Belenos RC
- Full name: Belenos Rugby Club
- Founded: 1998; 28 years ago
- Location: Avilés, Spain
- Ground: Estadio Santa Bárbara (Capacity: 5,000)
- President: Pablo Avello
- Coach: Claudio Venturino
- League: División de Honor B
| Team kit |

= Belenos RC =

Spanish rugby union club, based in Avilés

Belenos Rugby Club, known as Pasek Belenos for sponsorship reasons, is a Spanish rugby union team based in Avilés, in the region of Asturias (Spain). For the season 2026/2027 they play in División de Honor B, third most important league in Spanish rugby.

==Home ground==
Belenos Avilés play at the Muro de Zaro, which is located in Llaranes in South-east Avilés, with capacity of around 5,000. This stadium was originally built for football; however Belenos managed to use it as home ground following an agreement with Avilés council in 2004.
Prior to settling down in their current stadium, the team had been moving to different home grounds throughout the seasons. They started playing in sand pitch of Las Arobias, sand pitch of Ferrota and grass pitches of Pillarno and La Morgal.

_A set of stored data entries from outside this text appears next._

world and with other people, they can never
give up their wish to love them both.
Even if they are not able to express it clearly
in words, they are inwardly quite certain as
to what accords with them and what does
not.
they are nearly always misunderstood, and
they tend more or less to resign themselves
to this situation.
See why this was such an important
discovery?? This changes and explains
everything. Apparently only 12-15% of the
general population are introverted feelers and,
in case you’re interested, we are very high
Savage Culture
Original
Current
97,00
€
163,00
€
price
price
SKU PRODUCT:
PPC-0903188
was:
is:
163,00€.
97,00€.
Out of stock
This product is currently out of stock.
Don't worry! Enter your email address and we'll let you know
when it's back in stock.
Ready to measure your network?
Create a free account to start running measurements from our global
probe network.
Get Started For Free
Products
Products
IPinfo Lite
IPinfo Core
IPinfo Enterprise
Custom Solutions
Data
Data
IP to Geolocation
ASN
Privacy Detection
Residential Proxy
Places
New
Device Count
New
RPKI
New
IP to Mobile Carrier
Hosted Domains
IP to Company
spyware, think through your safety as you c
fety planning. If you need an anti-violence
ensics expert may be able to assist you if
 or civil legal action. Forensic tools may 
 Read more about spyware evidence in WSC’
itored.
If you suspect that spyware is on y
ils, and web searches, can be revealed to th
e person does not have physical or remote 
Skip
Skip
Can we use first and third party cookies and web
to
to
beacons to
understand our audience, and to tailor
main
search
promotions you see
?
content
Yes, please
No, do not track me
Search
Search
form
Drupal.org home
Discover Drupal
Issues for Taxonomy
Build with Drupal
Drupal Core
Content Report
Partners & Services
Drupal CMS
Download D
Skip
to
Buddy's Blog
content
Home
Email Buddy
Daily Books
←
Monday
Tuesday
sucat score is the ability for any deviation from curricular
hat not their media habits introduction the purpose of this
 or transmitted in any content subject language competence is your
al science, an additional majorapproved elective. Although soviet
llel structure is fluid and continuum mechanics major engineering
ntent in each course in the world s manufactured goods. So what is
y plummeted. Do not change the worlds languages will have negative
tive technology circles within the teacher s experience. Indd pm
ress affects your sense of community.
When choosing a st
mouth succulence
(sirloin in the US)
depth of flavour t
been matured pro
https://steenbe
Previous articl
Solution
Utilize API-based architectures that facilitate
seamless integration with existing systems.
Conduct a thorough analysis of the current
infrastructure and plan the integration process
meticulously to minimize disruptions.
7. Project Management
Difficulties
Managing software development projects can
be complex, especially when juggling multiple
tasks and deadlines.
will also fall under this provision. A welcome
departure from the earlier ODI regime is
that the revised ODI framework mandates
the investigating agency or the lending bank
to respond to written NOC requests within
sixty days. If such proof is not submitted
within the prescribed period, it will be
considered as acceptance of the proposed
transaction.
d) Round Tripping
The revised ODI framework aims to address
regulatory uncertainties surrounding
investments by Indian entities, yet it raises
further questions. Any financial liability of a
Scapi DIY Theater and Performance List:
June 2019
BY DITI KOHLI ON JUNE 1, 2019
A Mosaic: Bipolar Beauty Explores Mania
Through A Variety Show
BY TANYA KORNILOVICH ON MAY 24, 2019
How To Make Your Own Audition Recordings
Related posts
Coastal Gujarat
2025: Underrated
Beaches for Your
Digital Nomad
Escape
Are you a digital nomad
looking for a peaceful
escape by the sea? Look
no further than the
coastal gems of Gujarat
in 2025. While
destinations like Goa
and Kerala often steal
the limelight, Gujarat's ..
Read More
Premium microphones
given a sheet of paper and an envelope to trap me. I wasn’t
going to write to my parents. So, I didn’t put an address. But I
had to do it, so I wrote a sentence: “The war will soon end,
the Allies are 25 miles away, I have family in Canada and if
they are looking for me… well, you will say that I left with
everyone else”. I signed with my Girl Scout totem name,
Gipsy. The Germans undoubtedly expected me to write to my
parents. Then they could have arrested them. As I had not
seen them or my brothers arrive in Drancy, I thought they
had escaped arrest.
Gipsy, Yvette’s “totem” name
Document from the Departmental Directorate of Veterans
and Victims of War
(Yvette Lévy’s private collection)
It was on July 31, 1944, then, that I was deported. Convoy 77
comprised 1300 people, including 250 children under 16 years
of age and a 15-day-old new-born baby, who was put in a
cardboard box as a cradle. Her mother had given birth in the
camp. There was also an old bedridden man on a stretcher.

In 2020, the club was in talks with Avilés council for building up the first specific infrastructure for rugby in the city and the shire (stadium with stands, gym, toilets, etc).

==Rugby Academy==
Belenos Avilés RC has a feeder team or B team which play in the regional league for the season 2019/2020. Furthermore, the Asturian club has an agreement with Gijón’s Rugby Calzada rugby union team, which offers Belenos the possibility of picking up certain players upon request.
Club’s academy totals an amount of 6 teams in categories U18, U16, U14, U12, U10 and U8, resulting in more than 150 youngsters.
Belenos RC also arrange activities such as the Avilés Rugby Cup in 2017, a tournament for rugby academies which congregated not only Asturian clubs but also rugby academies from several other regions in Spain.

==Club Honours==
-	Primera Nacional champions in season 2007/2008.

-	Primera Nacional champions in season 2013/2014.